### Source document
-----
Last week, I ordered myself Enough With the Self-Pity, and promised to look on the bright side from now on.
Which is why the below stories on how low I’ve sunk to sell some of my books are incidents which now make me laugh, though, at the time, they may have made me cringe:
#1) Cold Shoulder
Before The Ice Theater of NY contributed the videos to turn my traditionally published figure skating mystery novels into enhanced e-books, I sold the paperback copies as a fundraiser for them at one of ITNY’s performances.
The event was held at Chelsea Piers in NYC, which has two ice rinks, separated by a lobby. I set up my sales booth closer to the doors where ITNY was performing, complete with a poster advertising my series.
The rink across the lobby was being used for teen hockey practice. The presumed parents of those teens were milling outside, in the lobby, looking for ways to entertain themselves while they waited for practice to end. They found a way to entertain themselves: They decided to park themselves a few feet from my table and make snide comments about my figure skating mysteries.
And who were those two heckling dads? Broadway actor Robert LuPone (for my soap fan readers, he was also on All My Children, Another World, Loving, Search For Tomorrow, and Guiding Light) and Saturday Night Live Executive Producer Lorne Michaels.
I was very tempted to snark back, “We can’t all be in A Chorus Line,” and perhaps something about the uneven quality of your average SNL sketch.
I did not. I’m classy that way.
-----
### Information given
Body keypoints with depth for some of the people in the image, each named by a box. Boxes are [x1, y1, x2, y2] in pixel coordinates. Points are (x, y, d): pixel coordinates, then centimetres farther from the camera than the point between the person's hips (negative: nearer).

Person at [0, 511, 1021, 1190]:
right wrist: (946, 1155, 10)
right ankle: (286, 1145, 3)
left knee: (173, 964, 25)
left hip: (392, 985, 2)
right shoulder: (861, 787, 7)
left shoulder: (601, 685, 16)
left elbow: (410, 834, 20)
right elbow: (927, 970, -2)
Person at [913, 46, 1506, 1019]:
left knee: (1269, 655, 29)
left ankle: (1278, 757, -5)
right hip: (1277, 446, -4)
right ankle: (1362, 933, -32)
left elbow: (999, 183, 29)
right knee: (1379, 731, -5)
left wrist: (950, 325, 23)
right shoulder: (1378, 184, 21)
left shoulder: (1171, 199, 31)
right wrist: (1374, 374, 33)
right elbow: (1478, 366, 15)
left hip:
-----
### Work instructions
1. Shorten the paragraph of the book-selling post that begins "The rink across the lobby" while keeping its main facts.
2. Carry on the book-selling post from its last sentence.
The entries come from a different source than the book-selling post.

### Responses
1. The other rink was hosting teen hockey practice. The teens' presumed parents, bored while they waited in the lobby, stood a few feet from my table and made snide remarks about my figure skating mysteries.

2.
#2) Junior Achievement
In addition to writing books, I also write about education issues, and about free, fun things for parents and kids to do in NYC. The editor of one parenting site I wrote for sent out an email to announce that they would be moving into the teen site space, and that it would be edited by… their teen-age child! So please send your pitches to them. A high-school student. They’d be the ones to decide whether our stories were worth publishing.
Now, I subscribe to the Eleanor Roosevelt school of thought that “No one can make you feel inferior without your consent.” And there is nothing fundamentally demeaning about pitching your writing. (Even if it sometimes comes awfully close to seeming that way.) There is a little bit fundamentally demeaning about a writer with close to twenty years of professional experience pitching to a child who is clearly trying to boost their college application - and earned the position thanks to Mommy. But that’s my problem, not theirs.
After many days of going back and forth, I finally pitched Child Editor regarding my book, Getting Into NYC High School, which I truly thought would be of use to their readers.
Child Editor never so much as replied. And their site, as far as I know, never happened.
#3) Act Now
In addition to writing books and about education and family issues, I’ve worked for several soap-operas, including Guiding Light, As the World Turns, the web reboots of All My Children and One Life to Live, and for a decade’s worth of Daytime Emmy Award shows.
Most of the actors are perfectly lovely people. A handful are demanding prima-donnas. And then there are the few that put out a completely different public persona from who they really are in person. I’ve got a believe that, if you put out a completely different public persona from who you really are in person, you’ve got to know that there’s something unappealing about who you really are in person, no?
There was one such actor who, literally their first day on the show, asked what they had to do to win a Daytime Emmy - they really, really wanted to win a Daytime Emmy. Then, the day when nominations were announced, their statement to the press was how shocked they were: They not only never submitted themselves for it (then who did, I wonder?), they totally didn’t know this was the morning they were being revealed, they never think about such things, acting isn’t about awards, it’s about the work; that’s how modest and humble they are!
So, OK, so I wasn’t a fan.
But then said actor started a production company in NYC. Said actor was a parent in NYC. Said actor specifically asked for NYC-themed pitches for shows for their production company.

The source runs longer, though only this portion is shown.